While WordPress is great at so many things, the plugins search functionality isn’t its strongest point. In fairness, the front end search isn’t its strongest point either.

When you’ve located the plugin you want to install, you can click the More Details link on a plugin result to get more information. When you’re happy with your choice, click the Install Now button. It will take a few moments for the plugin to be installed on your site and then the button will change into an Activate button. Click that button to activate the plugin and you’ll be redirected to the Plugins page.

Upload a plugin

Sometimes you may receive a plugin from a source other than the repository. In this case you’ll need to upload the plugin to your site.

You should be very careful when uploading plugins from other sources. It would be very easy for a developer to include code in a plugin that would allow them to take control of your site, so only install plugins from sources you trust.

As with the other method, click on Add New in the Plugins menu, then click on the Upload Plugin button to reveal the upload form. Now you can click the Choose File button and select the plugin from your computer and click Install Now to start the upload. Make sure you install the ZIP file.

When the upload completes, you’re redirected to a new screen and clicking the Activate Plugin button activates the plugin for you.


If the install process fails, it may be worth expanding the ZIP file to check that there isn’t another ZIP file saved inside. If there is, try uploading the second ZIP.

How to remove plugins

WordPress comes with two plugins installed but not activated by default.

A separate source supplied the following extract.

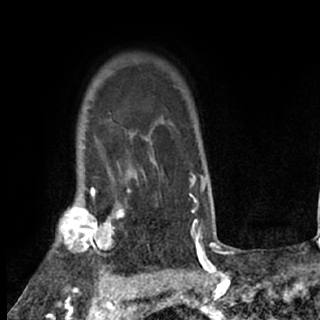
Breast MRI (dynamic contrast-enhanced), one axial slice; slice 59 of 80 in the series (ordered by position); cropped to one breast; dynamic contrast-enhanced series, time point 2 of 7 at this slice position (early post-contrast); 1.5 T; TE 3 ms, TR 6.3 ms; 2.4 mm slice thickness; 320 × 320 image matrix. Female patient.
Structures marked on this image (semi-automatically segmented with operator editing):
- enhancing-tissue mask used for the functional tumour volume (all voxels passing the contrast-enhancement thresholds inside the analysis volume; usually the tumour): box from (x=56, y=189) to (x=128, y=260) px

Akismet Anti-Spam is designed to identify spam comments made on your site. If you’re not enabling comments on your site, you should remove this. If you are enabling comments, you are required to buy a license to use Akismet on a commercial site.

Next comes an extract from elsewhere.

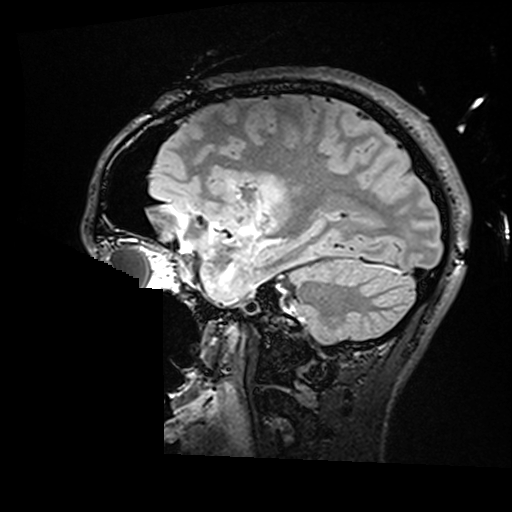
Brain MRI from a brain-tumour surgery series, one sagittal slice; position 111 of 176 along the scan axis; T2 FLAIR; 1 mm slice thickness; 512 × 512 image matrix, field of view 250 × 250 mm. From the clinical record (not read from this slice): histopathology: Astrocytoma; WHO grade: 2; IDH mutation: yes.
Annotated regions visible in this slice (manually delineated by an expert):
- residual tumour: box from (x=260, y=182) to (x=287, y=212) px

Hello Dolly is a rather pointless plugin that will display lyrics from the song in the admin pages of your site. Whether you’re a fan of the song or not, delete this as it serves no purpose.

In the Plugins page, under each inactive plugin’s name is a Delete link. Active plugins have a Deactivate link that you need to click to deactivate the plugin first in order to display the Delete link. Click the Delete link to remove the plugin permanently from the site.

You can also check the checkbox in the left column of multiple plugins, set one of the Bulk Actions dropdown controls to Delete and click the Apply button. That will remove multiple plugins in one go.

The Bulk Actions controls also allow you to Activate, Deactivate and Update plugins.